* Use an Advent book. I just discovered The Family Book of Advent by Carol Garborg, and so far I love it. The Family Reading Bible has a good Advent reading schedule that will work for all but the youngest kids. For young kids, Adriel Booker offers a great Advent reading plan using the superb Jesus Storybook Bible. (Worried about getting any of these books in time for December 1? You can download them to a Kindle, to your computer, or to your smartphone or tablet. You can even buy just the Advent/Christmas portions of The Family Reading Bible, if you like.)
* Don't have the money to buy an Advent book? Use a free reading plan. Thriving Family magazine (along with Adventures in Odyssey) offers a free Advent activity calendar. The Internet is also packed with Advent reading plans you can use with any Bible. Focus on the Family offers a free family reading and activity plans.
Truly, a reading plan like this is all you really need. But here are some nice - but simple - ad-ons:
* Use a chalkboard to count down the days. Kids love this.
* Make a simple Advent calendar. Probably the easiest is to string up folded cards on string or ribbon, something like you see here. (There's no need to make the board that goes along with it - and the cards don't have to be fussy, either. In fact, I suggest enlisting the artistic talents of your children for the cards. Your job will be to write inside the cards.) Don't get fussy with the activities for each day, either. Keep it really simple! Things like "watch a Christmas movie" and "make a paper snowflake" work perfectly.
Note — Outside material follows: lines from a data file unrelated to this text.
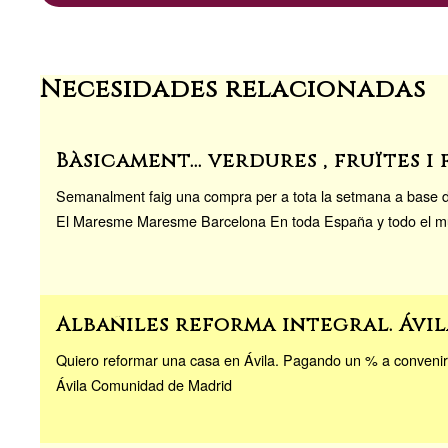
n
k
Necesidades relacionadas
Bàsicament... verdures , fruïtes i 
Semanalment faig una compra per a tota la setmana a base de v
El Maresme Maresme Barcelona En toda España y todo el 
Albañiles reforma integral. Ávil
Quiero reformar una casa en Ávila. Pagando un % a convenir
Ávila Comunidad de Madrid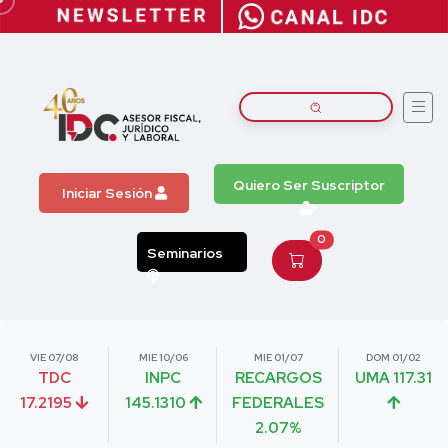
Quiero Ser Suscriptor
Iniciar Sesión
0
Seminarios
VIE 07/08
MIE 10/06
MIE 01/07
DOM 01/02
TDC
INPC
RECARGOS
UMA 117.31
17.2195
145.1310
FEDERALES
2.07%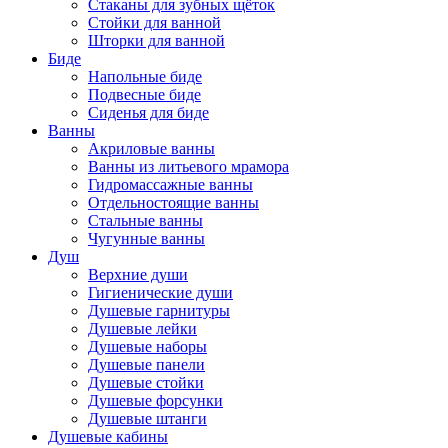
Стаканы для зубных щёток
Стойки для ванной
Шторки для ванной
Биде
Напольные биде
Подвесные биде
Сиденья для биде
Ванны
Акриловые ванны
Ванны из литьевого мрамора
Гидромассажные ванны
Отдельностоящие ванны
Стальные ванны
Чугунные ванны
Душ
Верхние души
Гигиенические души
Душевые гарнитуры
Душевые лейки
Душевые наборы
Душевые панели
Душевые стойки
Душевые форсунки
Душевые штанги
Душевые кабины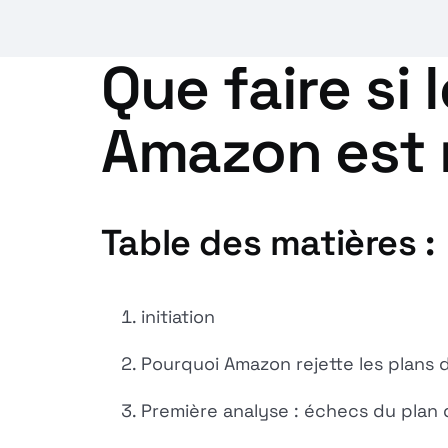
Que faire si 
Amazon est r
Table des matières :
initiation
Pourquoi Amazon rejette les plans 
Première analyse : échecs du plan 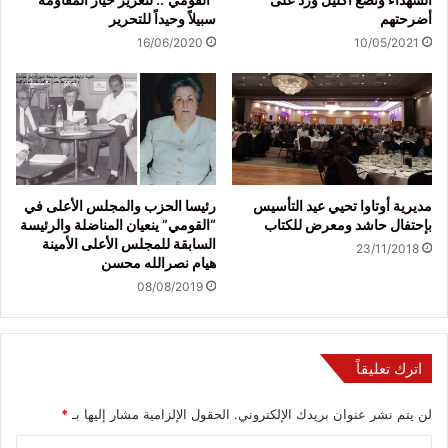
أضرحتهم
سبيلاً وحيداً للتحرير
16/06/2020
10/05/2021
مديرية أوتاوا تحيي عيد التأسيس
رئيسا الحزب والمجلس الأعلى في
بإحتفال حاشد ومعرض للكتاب
“القومي” ينعيان المناضلة والرئيسة
السابقة للمجلس الأعلى الأمينة
23/11/2018
هيام نصرالله محسن
08/08/2019
اترك تعليقاً
لن يتم نشر عنوان بريدك الإلكتروني.
الحقول الإلزامية مشار إليها بـ
*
* If you're using the Jesus Storybook Bible, here's a nice Advent calendar go-with. It may be a bit too much work though. Maybe you can ask Grandma to make it for the kids.
* Check out this list of Advent projects for kids.
* And here's a list of fun activities to go along with your children's favorite Christmas books. Don't get overwhelmed by the list's length. Pick just a few projects that focus on the true meaning of Christmas, and leave it at that!